First of all your cues look really nice with the highly figured woods and the rings thanks for the pictures. They gave me a better idea of how they look in reality. After looking at the total cost of the cue (The 45-3) plus the predator shaft. The cost of everything is a bit high for me right now as the cost is double in my currency, which is about $12-1400.00. So I have to wait a couple months. I would also like to ask you a few more questions. I would like your thoughts on what length of cue, shaft would be a good fit for a person. One cue maker I asked told me a 58" inch and I would like your thoughts on that.
 
Thank you for your opinions of my cues. At least the pics are free.

Something that I have been doing lately is offering a shaft option. Quite a few of my buyers have requested Predator shafts for their new cue and some would prefer to have the Predator shaft be the only shaft with the cue. In these cases, I keep the original shaft, give the buyer a credit for me keeping the shaft and then just charge the additional for the Predator shaft.

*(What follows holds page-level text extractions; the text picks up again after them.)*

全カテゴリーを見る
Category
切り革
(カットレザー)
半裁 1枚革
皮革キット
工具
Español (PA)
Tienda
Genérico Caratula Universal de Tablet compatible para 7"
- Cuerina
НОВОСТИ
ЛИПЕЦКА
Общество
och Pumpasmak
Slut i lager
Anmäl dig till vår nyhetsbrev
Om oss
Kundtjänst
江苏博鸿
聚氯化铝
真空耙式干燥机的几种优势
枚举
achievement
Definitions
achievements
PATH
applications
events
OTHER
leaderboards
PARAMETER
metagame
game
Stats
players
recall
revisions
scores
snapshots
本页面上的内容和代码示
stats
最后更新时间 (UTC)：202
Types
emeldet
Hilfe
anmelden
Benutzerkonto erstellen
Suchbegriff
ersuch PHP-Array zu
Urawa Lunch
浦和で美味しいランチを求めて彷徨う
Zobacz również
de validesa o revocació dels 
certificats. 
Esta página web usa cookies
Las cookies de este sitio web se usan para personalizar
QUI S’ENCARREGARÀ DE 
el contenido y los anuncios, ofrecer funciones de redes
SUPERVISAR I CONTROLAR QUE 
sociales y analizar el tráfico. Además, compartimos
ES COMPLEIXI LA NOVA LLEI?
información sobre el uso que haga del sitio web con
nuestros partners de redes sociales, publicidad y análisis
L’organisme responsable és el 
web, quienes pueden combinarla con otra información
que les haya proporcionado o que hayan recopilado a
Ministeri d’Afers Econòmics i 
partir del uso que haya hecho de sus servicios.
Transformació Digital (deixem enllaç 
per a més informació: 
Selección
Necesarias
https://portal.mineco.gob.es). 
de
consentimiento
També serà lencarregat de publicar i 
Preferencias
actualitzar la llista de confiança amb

For example : The cue you are interested in is $435. Less the credit for my keeping the original shaft ($85.) and the cue is now $350 without shaft. Now add the cost of a Predator shaft ($210 for a 314-2 or $225 for a Z-2) and now you are into the cue you want with the shaft you want for $560 to $575. Of course, the Predator shaft will have matching ring-work and be perfectly mated to the cue.

Cue length is generally relative to a person's height. In the past 50 yrs., standard cue length has grown from 56/57" to today's standard length of 58". My cues are in the 59" range because I use a 30" shaft as standard. I'm 6 ft. tall and play a 59 1/2" long cue. However, that may not be right for everyone so I build the shaft according to the buyers desired length. There is no additional charge for this. There is also no additional charge for the wght. adjustment or the color of linen wrap you want.

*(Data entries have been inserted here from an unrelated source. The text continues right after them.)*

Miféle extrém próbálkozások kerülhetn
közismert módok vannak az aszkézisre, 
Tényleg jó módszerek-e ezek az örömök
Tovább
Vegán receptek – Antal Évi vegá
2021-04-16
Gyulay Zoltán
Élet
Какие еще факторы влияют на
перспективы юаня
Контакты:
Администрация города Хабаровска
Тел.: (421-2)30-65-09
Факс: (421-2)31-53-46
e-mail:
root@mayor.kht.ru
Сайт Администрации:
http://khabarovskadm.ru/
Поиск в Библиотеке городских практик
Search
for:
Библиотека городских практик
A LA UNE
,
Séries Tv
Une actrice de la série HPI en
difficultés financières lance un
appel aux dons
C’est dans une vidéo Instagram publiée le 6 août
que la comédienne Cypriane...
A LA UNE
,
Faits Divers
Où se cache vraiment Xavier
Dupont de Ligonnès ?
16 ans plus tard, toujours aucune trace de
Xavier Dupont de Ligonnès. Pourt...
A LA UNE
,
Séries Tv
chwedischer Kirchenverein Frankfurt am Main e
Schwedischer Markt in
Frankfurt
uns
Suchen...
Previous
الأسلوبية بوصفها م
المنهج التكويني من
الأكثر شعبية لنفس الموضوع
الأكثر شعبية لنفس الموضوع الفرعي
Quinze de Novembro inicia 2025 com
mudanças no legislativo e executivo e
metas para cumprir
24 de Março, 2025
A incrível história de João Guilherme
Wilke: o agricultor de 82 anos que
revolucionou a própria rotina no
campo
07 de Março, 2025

As far as the currency exchange, given the spiraling decline in the value of the US dollar, your wait may be shorter than you think. Thank you again for providing me an opportunity to present my offerings. KJ
 
Kj

I am 5' 8" tall what do you suggest would be a good length cue for me. I also thought that the no wrap might look better if you had a bocote butt sleeve.
 
I'd suggest the length that feels right to you. I don't pretend to have the secret formula to determine what length is right for everyone, though some do. Everyone is different so only you can determine what is right for you. I'd be very skeptical of anyone telling you what you want or what's right for you because that is only their opinion, not your's. When you decide what you want, we can proceed.

The bocote/curly is a built cue. I'm not changing it. I'm very capable of building any cue you want as soon as YOU decide what that is. Please don't ask me to tell you what you want. If you want to think of me as a 'hard-ass', that's fine. My first obligation to you is to tell you the truth. Unfortunately, that's not always as pretty as the reader would like.